TASK PROMPT: Using the records below, locate all lines containing "Hyderabad" and return them.

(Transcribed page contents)
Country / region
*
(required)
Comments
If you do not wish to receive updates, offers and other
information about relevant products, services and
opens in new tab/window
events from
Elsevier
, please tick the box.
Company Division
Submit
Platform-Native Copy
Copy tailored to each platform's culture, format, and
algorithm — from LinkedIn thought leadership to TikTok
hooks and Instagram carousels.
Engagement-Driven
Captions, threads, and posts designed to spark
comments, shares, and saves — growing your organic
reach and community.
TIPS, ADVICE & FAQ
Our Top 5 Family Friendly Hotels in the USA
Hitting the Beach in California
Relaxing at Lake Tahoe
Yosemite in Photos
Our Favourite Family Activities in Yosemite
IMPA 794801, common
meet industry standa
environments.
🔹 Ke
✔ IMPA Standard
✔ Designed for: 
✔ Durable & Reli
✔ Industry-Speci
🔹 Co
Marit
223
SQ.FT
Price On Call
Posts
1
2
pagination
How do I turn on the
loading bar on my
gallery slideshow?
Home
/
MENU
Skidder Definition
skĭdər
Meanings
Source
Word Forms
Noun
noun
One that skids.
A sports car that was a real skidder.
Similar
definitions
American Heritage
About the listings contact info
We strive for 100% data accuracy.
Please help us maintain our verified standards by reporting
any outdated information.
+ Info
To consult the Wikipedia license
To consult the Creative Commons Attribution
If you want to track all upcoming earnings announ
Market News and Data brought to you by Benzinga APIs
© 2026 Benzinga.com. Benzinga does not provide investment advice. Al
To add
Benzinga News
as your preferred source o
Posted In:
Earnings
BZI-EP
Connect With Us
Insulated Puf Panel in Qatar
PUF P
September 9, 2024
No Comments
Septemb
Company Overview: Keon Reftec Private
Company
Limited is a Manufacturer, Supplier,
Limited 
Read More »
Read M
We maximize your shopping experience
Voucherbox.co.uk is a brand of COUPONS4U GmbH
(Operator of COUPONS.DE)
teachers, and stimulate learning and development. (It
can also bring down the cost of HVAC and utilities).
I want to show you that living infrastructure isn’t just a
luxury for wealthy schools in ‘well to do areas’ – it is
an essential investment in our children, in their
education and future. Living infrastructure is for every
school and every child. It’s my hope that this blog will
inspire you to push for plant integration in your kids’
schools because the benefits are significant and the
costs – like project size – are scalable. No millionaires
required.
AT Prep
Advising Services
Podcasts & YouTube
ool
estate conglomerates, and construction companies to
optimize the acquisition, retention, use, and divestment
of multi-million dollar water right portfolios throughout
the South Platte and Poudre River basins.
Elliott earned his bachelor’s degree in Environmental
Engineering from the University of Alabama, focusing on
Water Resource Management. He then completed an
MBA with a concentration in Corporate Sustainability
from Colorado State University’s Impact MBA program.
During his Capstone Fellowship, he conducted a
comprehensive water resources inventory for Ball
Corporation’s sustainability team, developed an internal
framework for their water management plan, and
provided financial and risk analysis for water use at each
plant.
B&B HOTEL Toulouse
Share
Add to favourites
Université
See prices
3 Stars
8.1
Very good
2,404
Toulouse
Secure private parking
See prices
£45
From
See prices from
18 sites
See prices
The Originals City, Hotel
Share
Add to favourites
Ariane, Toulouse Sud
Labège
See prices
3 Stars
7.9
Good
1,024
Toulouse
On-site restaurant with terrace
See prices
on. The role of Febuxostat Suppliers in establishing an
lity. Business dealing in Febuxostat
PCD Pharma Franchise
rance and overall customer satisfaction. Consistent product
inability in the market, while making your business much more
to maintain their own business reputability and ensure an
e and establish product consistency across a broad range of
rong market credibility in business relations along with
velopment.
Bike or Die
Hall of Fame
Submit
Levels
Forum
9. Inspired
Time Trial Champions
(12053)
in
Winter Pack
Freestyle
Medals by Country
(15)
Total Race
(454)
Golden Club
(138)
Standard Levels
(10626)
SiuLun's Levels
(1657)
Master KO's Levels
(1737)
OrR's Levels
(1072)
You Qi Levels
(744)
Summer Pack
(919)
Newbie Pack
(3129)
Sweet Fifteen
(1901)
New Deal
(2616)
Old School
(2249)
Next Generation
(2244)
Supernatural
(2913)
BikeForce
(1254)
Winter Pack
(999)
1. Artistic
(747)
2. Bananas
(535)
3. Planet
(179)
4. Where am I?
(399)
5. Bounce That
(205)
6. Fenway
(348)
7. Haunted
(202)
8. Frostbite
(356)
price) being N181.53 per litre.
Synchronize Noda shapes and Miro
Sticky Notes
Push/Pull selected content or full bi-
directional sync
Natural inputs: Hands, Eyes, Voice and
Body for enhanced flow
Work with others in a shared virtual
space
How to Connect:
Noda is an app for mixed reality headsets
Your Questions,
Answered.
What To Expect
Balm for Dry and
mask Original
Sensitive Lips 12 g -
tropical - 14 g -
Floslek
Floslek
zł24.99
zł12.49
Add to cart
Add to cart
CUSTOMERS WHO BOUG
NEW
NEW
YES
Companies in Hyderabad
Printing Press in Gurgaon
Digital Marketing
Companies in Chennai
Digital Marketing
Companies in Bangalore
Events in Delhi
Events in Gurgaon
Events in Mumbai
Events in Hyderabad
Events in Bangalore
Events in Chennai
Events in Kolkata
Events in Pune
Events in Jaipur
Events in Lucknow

WRITTEN RESPONSE:
Companies in Hyderabad
Events in Hyderabad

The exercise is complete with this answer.